Payment of the same rate appropriate the prior rights cash provisions is considered to be acceptable which is 7% or something close to that. If a significantly higher figure is suggested as being appropriate, and the matter is material, you should refer the case to Technical.


Is TAX due on this interest?

Tax is possibly due on interest accrued on capital but that's different from the estate paying out interest so, no.
The legal rate of interest is actually 8% in Scotland. I think the point is arguable but I think the HMRC guidance notes are probably not realistic in the current climate. The correct rate, and I believe there us authority for this, is a rate that would be achieved were the funds to be "prudently invested".
Customer reply replied 3 years ago.

Would you agree that interest at the higher rate shoud start acruing once funds are available to satisfy legal rights and not before?

"prudently invested"

Would you consider investing in Funds prudent? or would

Savings and notice accounts (30, 60 day notice) be more prudent?

If the latter then interest rates range from 0.01 - 1.91% GROSS per year.

Far removed from the legal rate of 8% which i believe was recently upheld in a commercial debt case.

Interest accrues from the date of the grant of confirmation usually.
Prudent investment would include bonds which would attract a higher rate of interest even for so called safe investments.
It is for the executor to use discretion and to be seen to be acting reasonably.
Customer reply replied 3 years ago.


Would you say that investing in for eg.

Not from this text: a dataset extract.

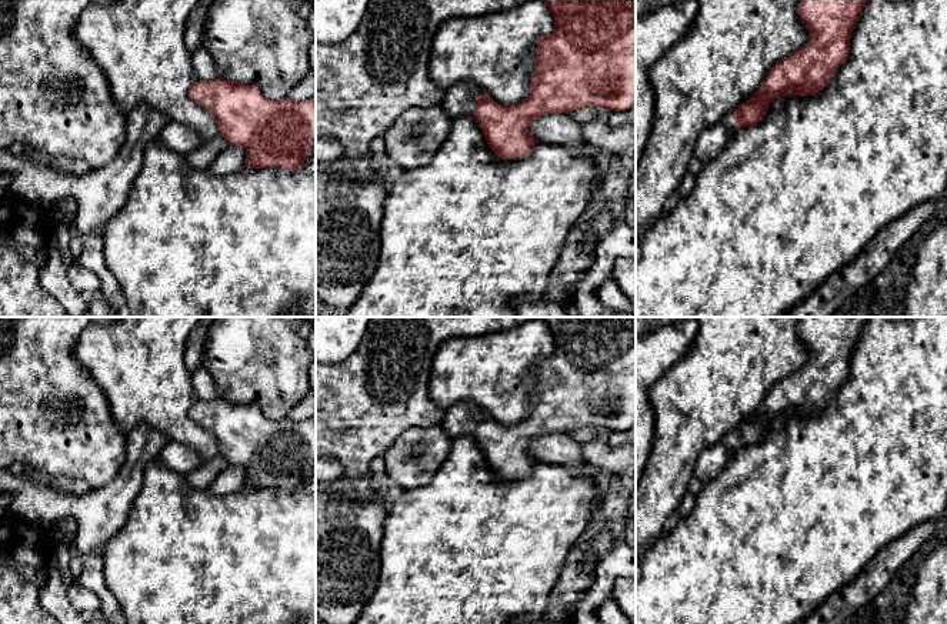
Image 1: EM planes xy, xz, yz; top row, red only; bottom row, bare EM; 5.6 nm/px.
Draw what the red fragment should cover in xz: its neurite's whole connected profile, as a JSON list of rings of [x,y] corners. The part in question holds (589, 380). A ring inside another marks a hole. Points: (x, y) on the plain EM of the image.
[[[636,317],[540,318],[550,328],[554,350],[537,363],[530,416],[504,427],[473,403],[457,403],[440,424],[451,438],[471,434],[491,471],[503,480],[530,475],[538,460],[528,446],[543,436],[590,427],[626,431],[636,426]]]

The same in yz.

UK 10 year Government bonds would be viewed as prudent investment with a yeld over the last 3 years ranging from 1.7-3.1% ?

Would investing in equity funds vs bond funds be viewed as prudent?

I have no idea. I'm afraid we're starting from the subject matter of your original question. The issues you now raise would have to be discussed with a financial adviser.
Customer reply replied 3 years ago.

I took your advice and asked the question in your finance section.

I thought i would share the response as it was unexpected.

"If we speak from neutral angle, the executor is expected to beat atleast the capital and money market / mutual funds returns significantly. He is expected to surpass them. Taking a benchmark, it is expected that while balancing the risk and return, returns of anywhere above 14% per annum is safe and prudent as well."

As you can see 14% is what prudent investment could achieve. Considerably higher than the 3% you sugested or even the legal rate of 8%.

Is anything above 8% a rate that a court could impose on the executor?

That surprises me and frankly it doesn't sound right to me. I deal in many estates and that rate of return just isn't realistic. Was that expert from Scotland?
Customer reply replied 3 years ago.

I would think so but not sure as it does not state on the profile. Just says "Attorney and Financial Expert. Have specialization in Financial Laws.Practice experience of over 13 years"

I would imagine that an investment returning 14% would not guarantee the capital which in my opinion must be safeguarded above all.

I mentioned the rates for bonds, savings and notice accounts averaging 3% a year and the legal rate being 8%

The anser was "I am aware of this. But from my point of view, if one does not significantly surpass these average rates, there is no point in managing the money. One is better off investing in a mutual fund with mix of debt and equity with more tilt on equity.

However, having said this, if one targets 14% and achieves somewhat 12% of so, even then it is excellent in all perspective."

Is anything above 8% a rate that a court could impose on the executor?

The court has a discretion but my own view is that a rate of 8% would be very high as no executor could achieve this with short term investments with access to the funds at the conclusion of the estate. I wholeheartedly disagree with what I think ay be a US expert and is certainly not a Scottish one.
PS no credible lawyer if the UK would describe him or herself as an "attorney".
You need to speak about investment rates with a Scottish financial adviser and that probably means not on this site as I dont think there are any on Just Answer.